For Immediate Release - March 30, 2010


$195 million gap is low-end of original estimate; Solve includes spending reductions, transfers of surplus funds

BOSTON - Tuesday, March 30, 2010 - Governor Deval Patrick today released his plan for closing a $195 million mid-year budget gap resulting from increased demand for state services and certain unanticipated, event-related expenses incurred since the fiscal year 2010 budget was enacted last July.

To close the gap, the Governor is proposing to reduce funding in certain programs; transfer surplus funds from a state transportation account and redirect some savings from recent Medicaid decisions.

"In these challenging economic times, it is critical we maintain our safety net services for residents most in need," said Governor Patrick. "Our plan for closing this budget gap ensures that we can continue to provide vital services like health care and shelter while managing state resources in a fiscally responsible way."

"As we continue to manage the budget and remain good fiscal stewards, we look for more opportunities to promote efficiencies in an effort to close the budget gap while maintaining critical state programs," said Lieutenant Governor Timothy Murray.

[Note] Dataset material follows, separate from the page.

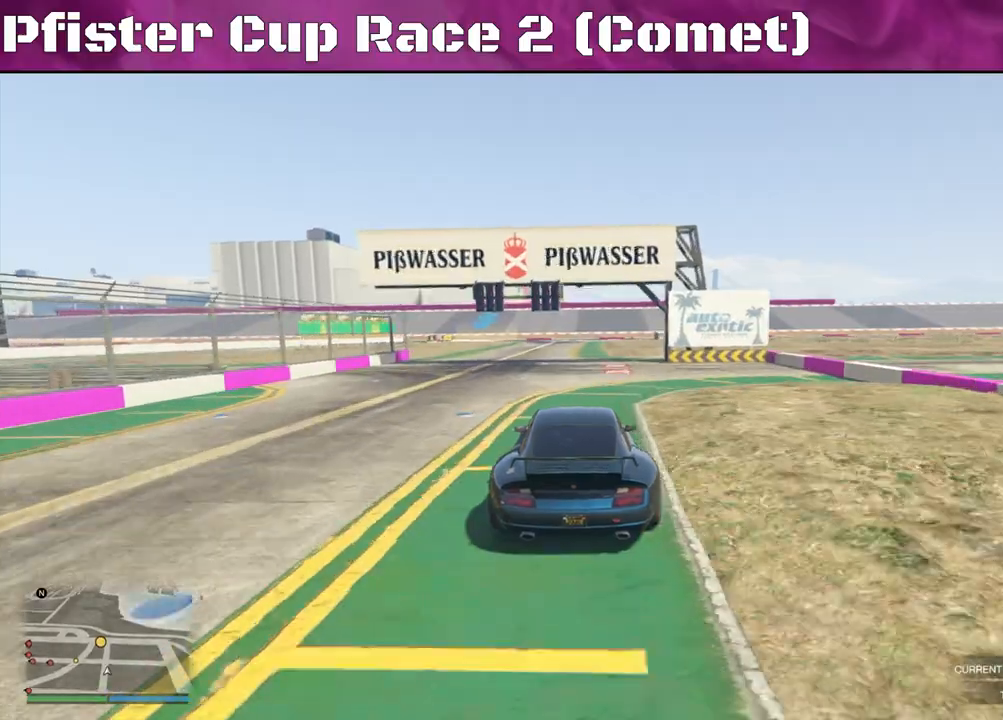
{"buttons": ["R2"], "left_stick": "center", "right_stick": "center", "events": [[167, "left_stick", "center"], [267, "left_stick", "left"], [433, "left_stick", "center"]]}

In the course of its regular budget review with Executive Branch agencies this month, the Executive Office for Administration and Finance (A&F) announced that it had preliminarily identified a new estimated gap of $195 million to $295 million, caused primarily by caseload increases in MassHealth and other safety net programs and unavoidable costs like the special U.S. Senate election held in January.

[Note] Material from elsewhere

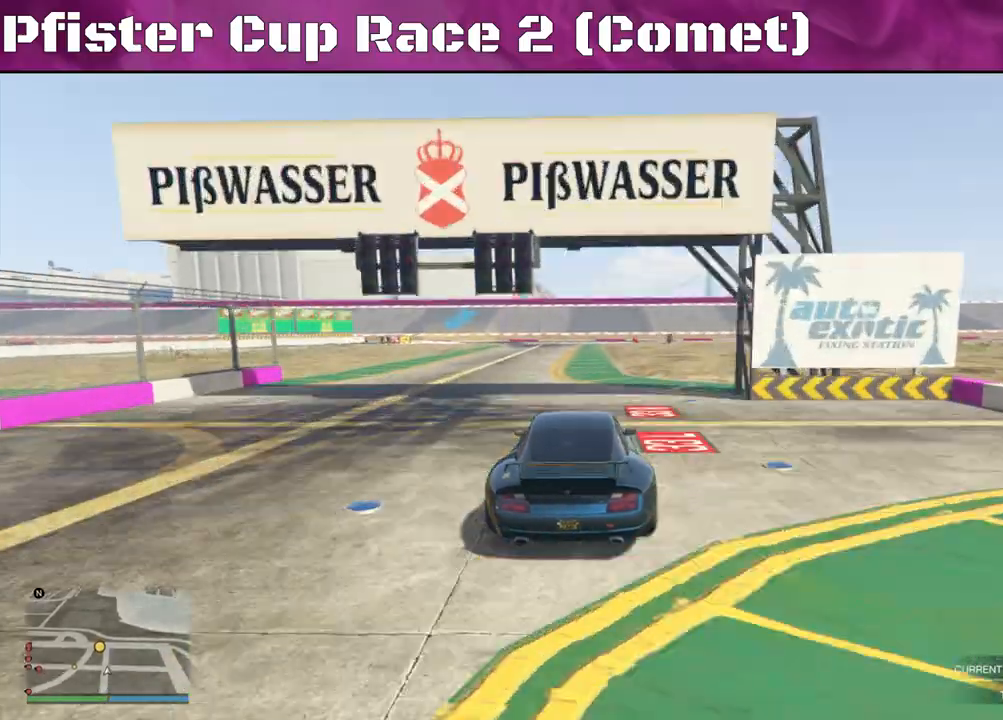
{"buttons": ["R2"], "left_stick": "left", "right_stick": "center", "events": [[133, "left_stick", "right"], [300, "left_stick", "center"], [400, "left_stick", "left"]]}
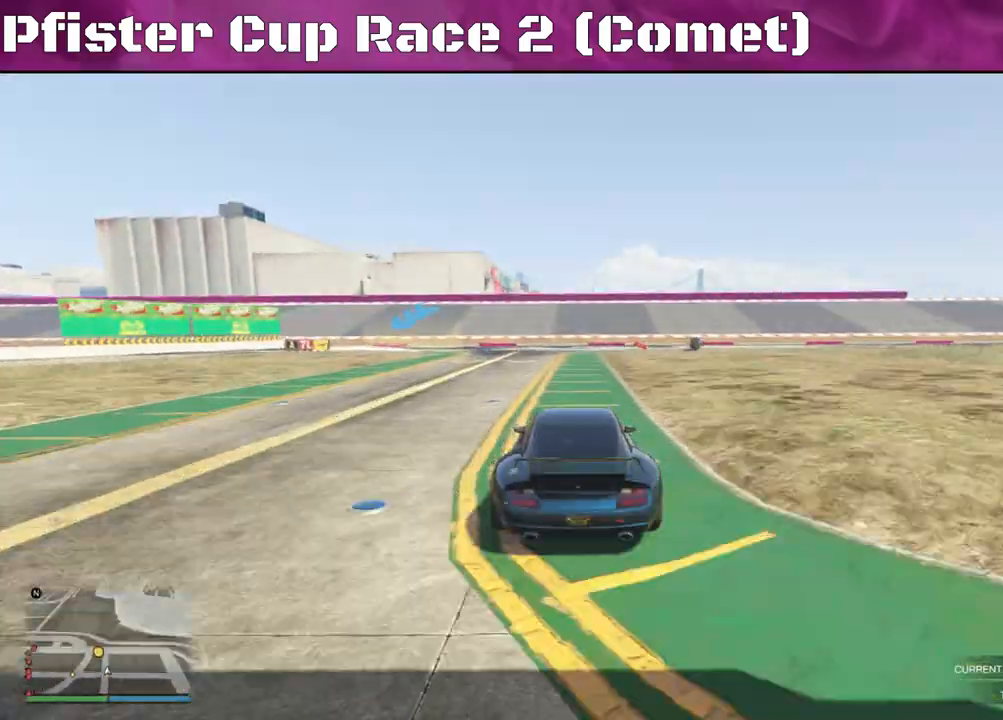
{"buttons": ["L2"], "left_stick": "left", "right_stick": "left", "events": [[267, "L2", "down"], [333, "R2", "up"], [367, "right_stick", "left"]]}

After completing its review this week, A&F has determined that a significant portion of this gap can be managed by agencies internally, resulting in a budget gap of $195 million. Because much of this new spending would be reimbursed by the federal government, the portion of the budget gap that must be closed using state resources is $118 million.

"The steps we are taking today will responsibly close the gap and preserve funding for critical programs and services," said Secretary Jay Gonzalez. "This is another example of the prompt and proactive budget management that the Governor has exercised to ensure fiscal stability in the face of the unprecedented fiscal challenges facing the Commonwealth."

The Secretary of A&F sent a letter to legislative leaders today requesting they include the budget fixes in a supplemental budget currently pending before the Senate. Specifically, the Governor is seeking authorization to reduce spending in 10 accounts by $38 million and transfer $50 million in surplus funds from the Commonwealth Transportation Fund to the General Fund to support certain transportation spending.

Additionally, the Governor will use $30 million in Rainy Day funds. Those funds are part of an estimated $80 million in Medicaid "clawback" savings the Governor announced earlier this month. The remaining $50 million will provide a cushion for the remainder of the fiscal year in the event that revenues fall short of benchmarks.

As directed by the Governor, A&F will also further tighten spending controls to ensure the state budget remains balanced for the remainder of the year.

As he has throughout this global economic downturn, the Governor will continue to manage the budget and the challenges facing the Commonwealth. The Governor's proactive and prudent fiscal management to date has resulted in continued affirmation of the state's strong AA bond rating, allowing the state to make critical investments, while saving taxpayers money.